Los primeros datos disponibles sobre la existencia del intercambio alternativo lo ubican hacia el fin del siglo XIX, con el desarrollo del movimiento cooperativo en el Reino Unido e Italia. Su meta es y sigue siendo “…construir una economía cooperativa integrada, directamente de la producción a la venta al público” (IFAT, 2002).
Organizaciones de Etiquetado para el Comercio Justo Internacional (FLO International)
En 1997, las tres iniciativas TransFair de certificación, Max Havelaar, y la Fundación para el Comercio Justo, junto con organizaciones de etiquetado suecas y finlandesas, y sus propias organizaciones satélites a través de Europa, América, y Asia [1], se unieron para crear una organización sombrilla llamada Organizaciones de Etiquetado para el Comercio Justo Internacional [2] con el fin de estandardizar el proceso de certificación (Waridel, 2002:96). La iniciativa tiene su origen en Bonn, Alemania y Utrecht, los Países Bajos, así como en sus 17 miembros, conocidos como iniciativas nacionales. Certifican actualmente café, té, azúcar, miel, plátanos, jugo de naranja, mangos, arroz, y chocolate; y se encuentra en proceso la inclusión de té, frutas secas al sol, vino, plantas ornamentales, balones deportivos, frutas frescas, y jugos de fruta.

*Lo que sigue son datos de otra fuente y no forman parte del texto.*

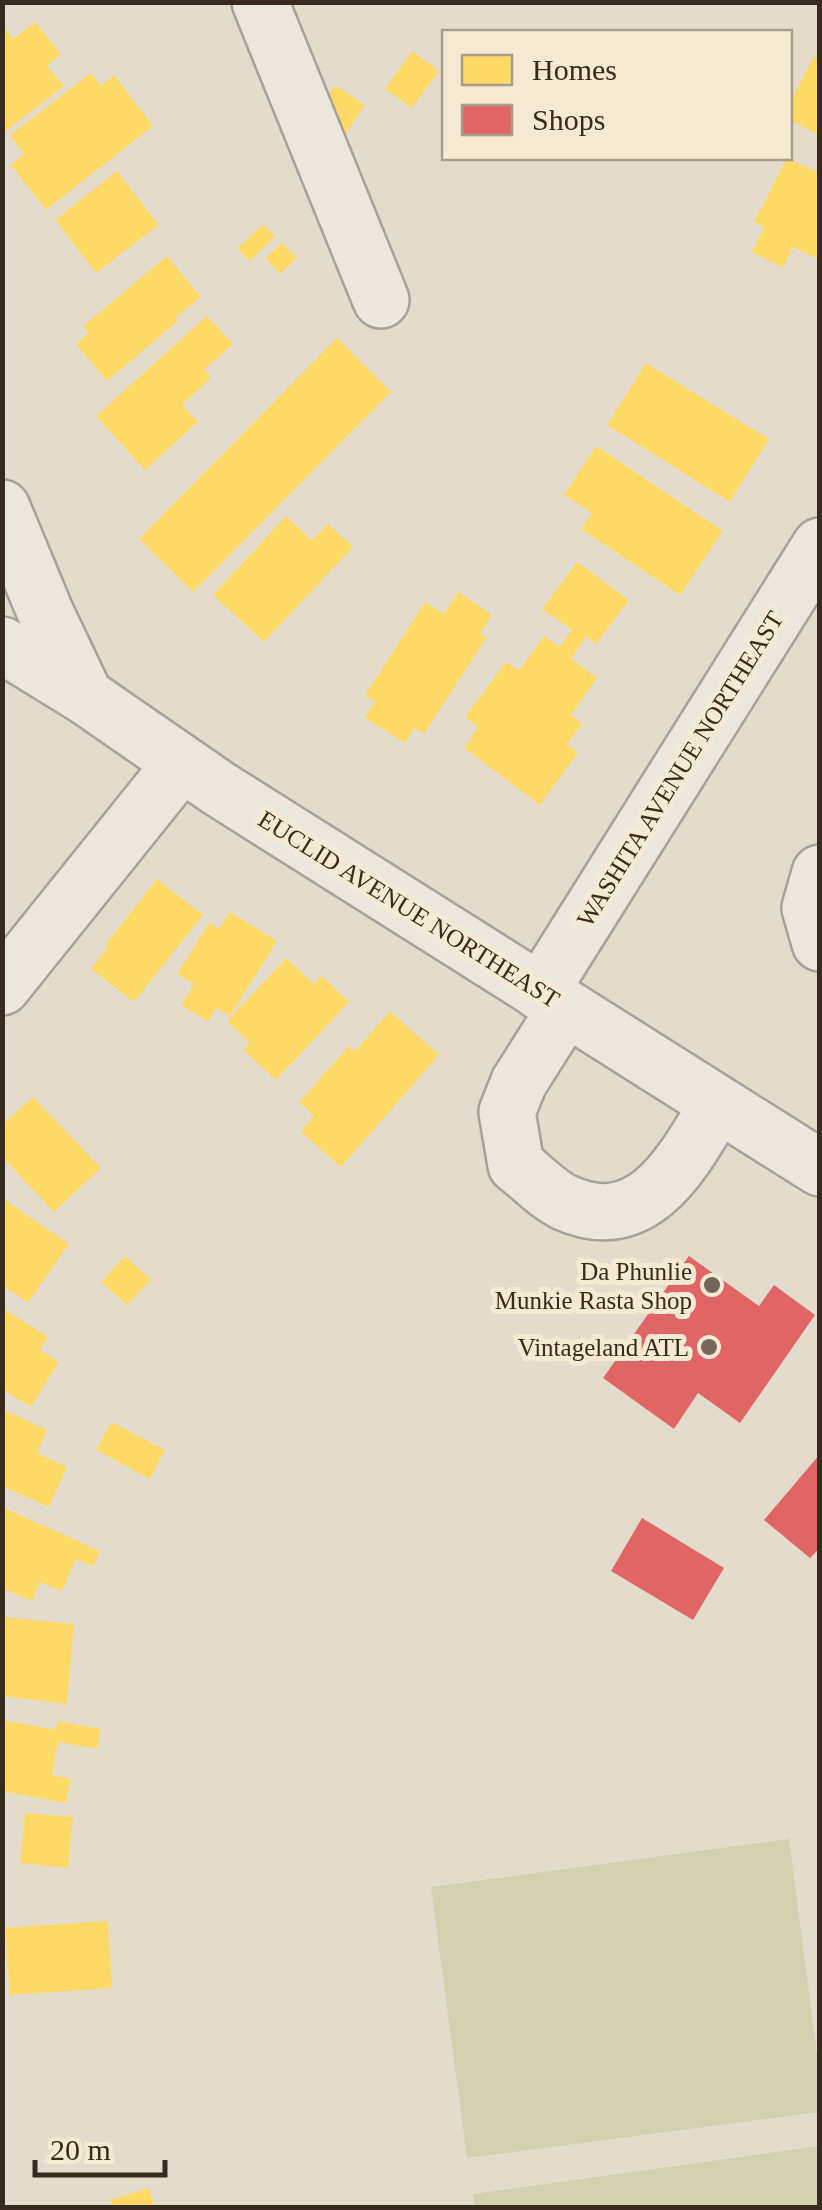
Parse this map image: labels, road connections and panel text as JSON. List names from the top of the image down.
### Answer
{
  "streets": {
    "street": ["WASHITA AVENUE NORTHEAST", "EUCLID AVENUE NORTHEAST"]
  },
  "crossings": [
    ["WASHITA AVENUE NORTHEAST", "EUCLID AVENUE NORTHEAST"]
  ],
  "places": ["Da Phunlie Munkie Rasta Shop", "Vintageland ATL"],
  "legend": ["Homes", "Shops"],
  "scale_bar": "20 m"
}
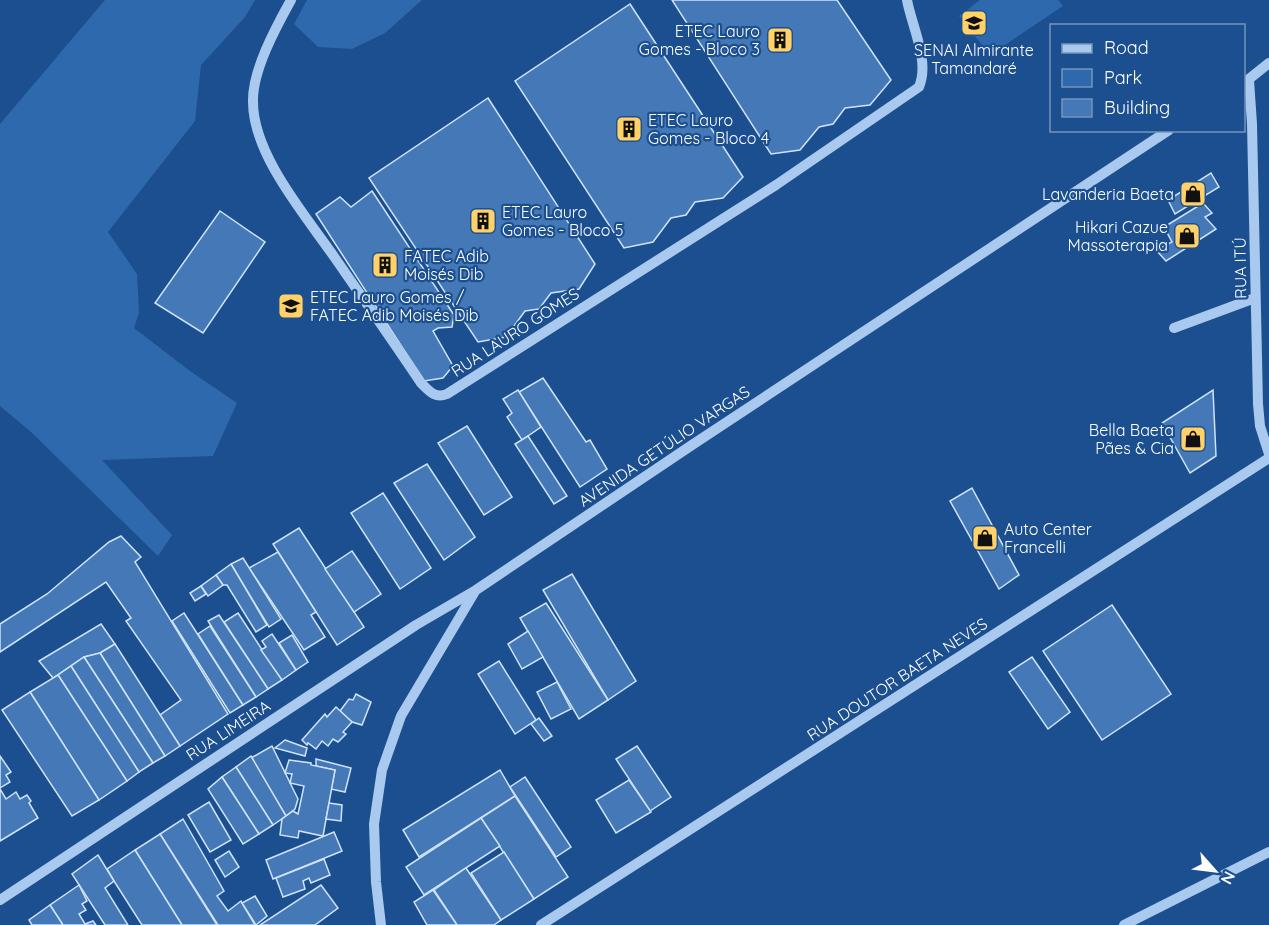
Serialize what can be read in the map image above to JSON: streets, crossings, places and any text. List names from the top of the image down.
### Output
{
  "streets": {
    "street": [
      "RUA ITÚ",
      "RUA LAURO GOMES",
      "AVENIDA GETÚLIO VARGAS",
      "RUA DOUTOR BAETA NEVES",
      "RUA LIMEIRA"
    ]
  },
  "crossings": [
    ["RUA ITÚ", "RUA DOUTOR BAETA NEVES"],
    ["AVENIDA GETÚLIO VARGAS", "RUA LIMEIRA"]
  ],
  "places": {
    "school or university": ["SENAI Almirante Tamandaré", "ETEC Lauro Gomes / FATEC Adib Moisés Dib"],
    "building": [
      "ETEC Lauro Gomes - Bloco 3",
      "ETEC Lauro Gomes - Bloco 4",
      "ETEC Lauro Gomes - Bloco 5",
      "FATEC Adib Moisés Dib"
    ],
    "shop": [
      "Lavanderia Baeta",
      "Hikari Cazue Massoterapia",
      "Bella Baeta Pães & Cia",
      "Auto Center Francelli"
    ]
  },
  "legend": ["Road", "Park", "Building"],
  "north": "bottom right"
}
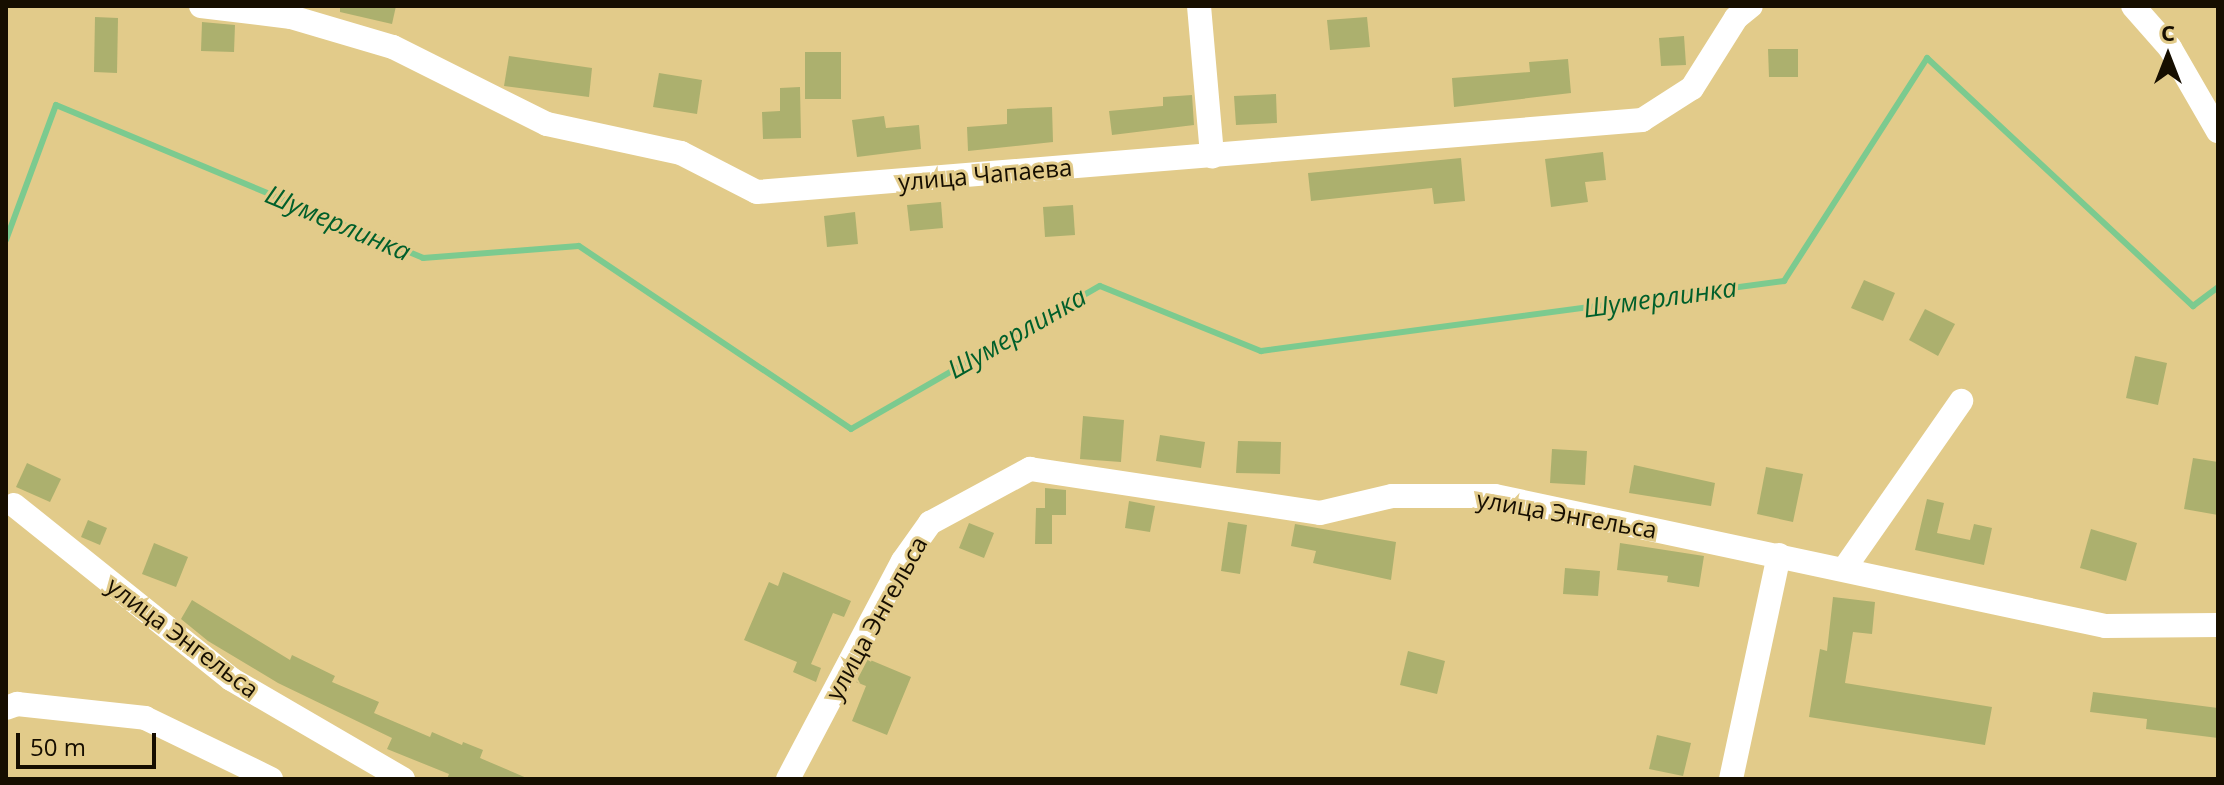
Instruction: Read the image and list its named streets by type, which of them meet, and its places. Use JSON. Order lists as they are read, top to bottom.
{
  "streets": {
    "street": ["улица Чапаева", "улица Энгельса"]
  },
  "water": ["Шумерлинка"],
  "scale_bar": "50 m",
  "north": "top"
}
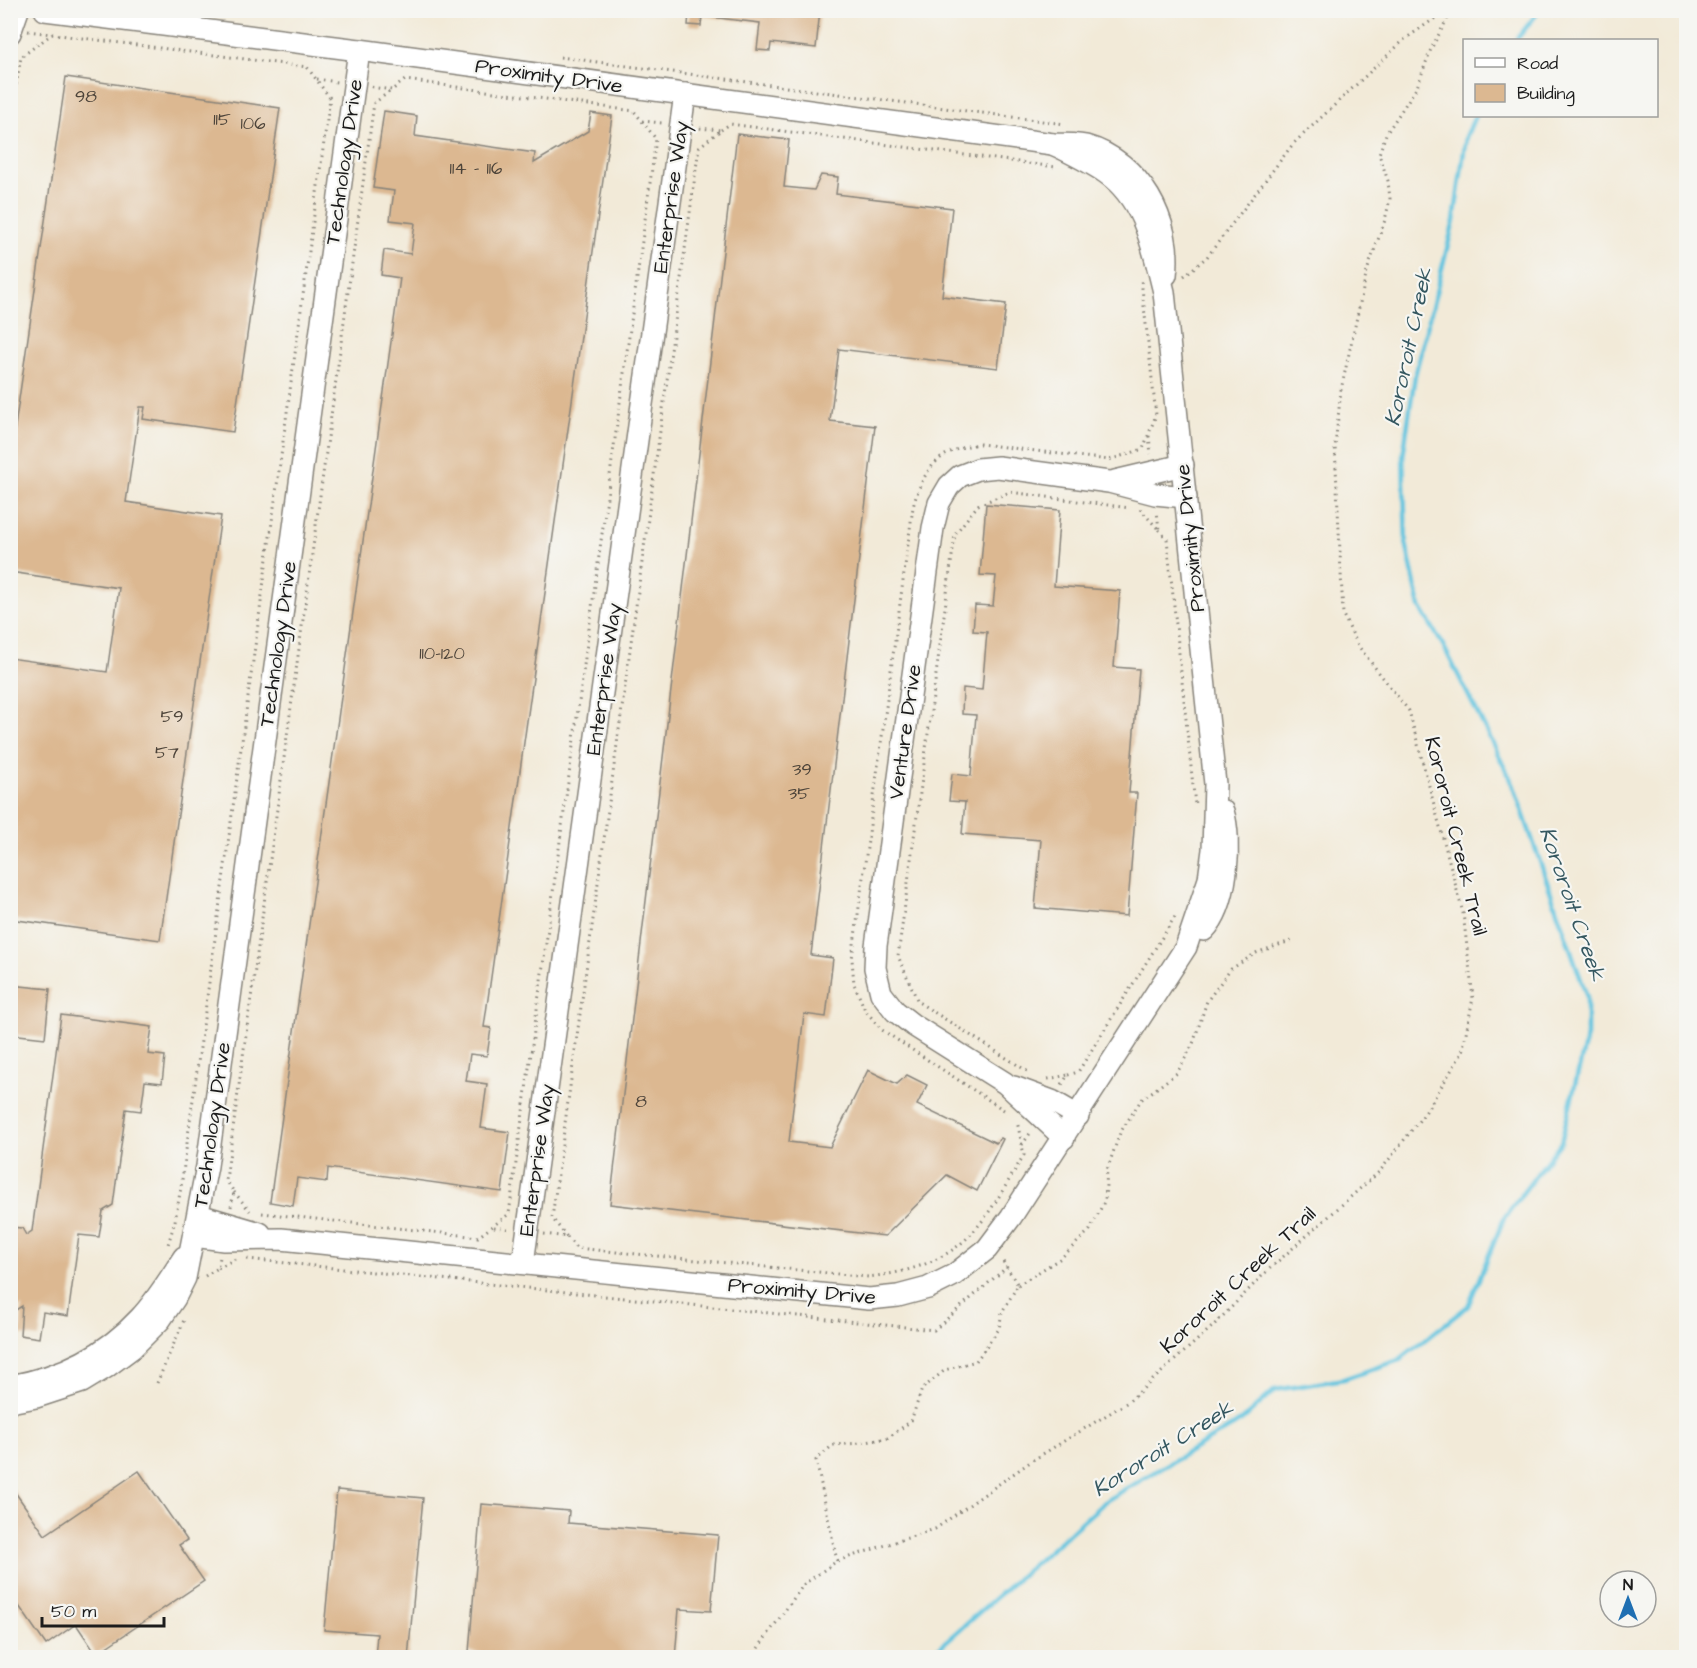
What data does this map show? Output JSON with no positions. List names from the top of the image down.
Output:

El objetivo general de FLO-Int es apoyar a productores desposeídos a alcanzar el desarrollo sustentable con el etiquetado de un producto comercial justo. La etiqueta permite al consumidor reconocer un producto comercial justo y por lo tanto, alienta el acceso del productor a los mercados internacionales en condiciones de equidad (Página Web FLO-Int). La certificación de FLO-Int aborda dos áreas esenciales:
Los valores simbólicos y el poder simbólico de los valores
Cualquier consumidor que haya leído un folleto publicitario sobre el Comercio Justo donde se explique el funcionamiento del sistema sabe que pagará un precio más elevado que el de los productos equivalentes convencionales como uno de los mecanismos del Comercio Justo para que los productores del Tercer Mundo realicen una mejor transacción. Este sobre-precio se justifica a través del conjunto de valores simbólicos, ecológicos y sociales, los cuales, el consumidor espera que cada agencia de etiquetado verifique como una manera de asegurar una certificación honesta. La organización de etiquetado continuamente supervisa tanto al importador como al productor, y las cooperativas tienen sus propias reglas establecidas de manera interna. En suma, los valores parecen estar en la base de la razón mueve y justifica todo el aparato.
Las luchas de los movimientos campesinos por la apropiación del proceso de producción
En esta sección no se repasará en profundidad el concepto de campesinado ni las categorizaciones asociadas a él, sino se desarrollará un conjunto de puntos de partida para enmarcar en términos amplios este acercamiento al carácter productivo del campesinado mexicano. Se tratará de demostrar, con algunos ejemplos, la manera en que el campesinado mexicano se ha organizado en movimientos tanto oficiales como independientes, en coaliciones o a través de esfuerzos aislados, por la apropiación del proceso productivo. Lo anterior incluye la lucha por condiciones equitativas y más justas en lo que concierne a la comercialización de sus productos. Según la diferenciación del campesinado a lo largo de América latina y de México mismo, es conveniente demostrar la manera en que los actores principales de la producción agrícola han sido definidos y conceptuados, para tener una mejor comprensión de su problemática social.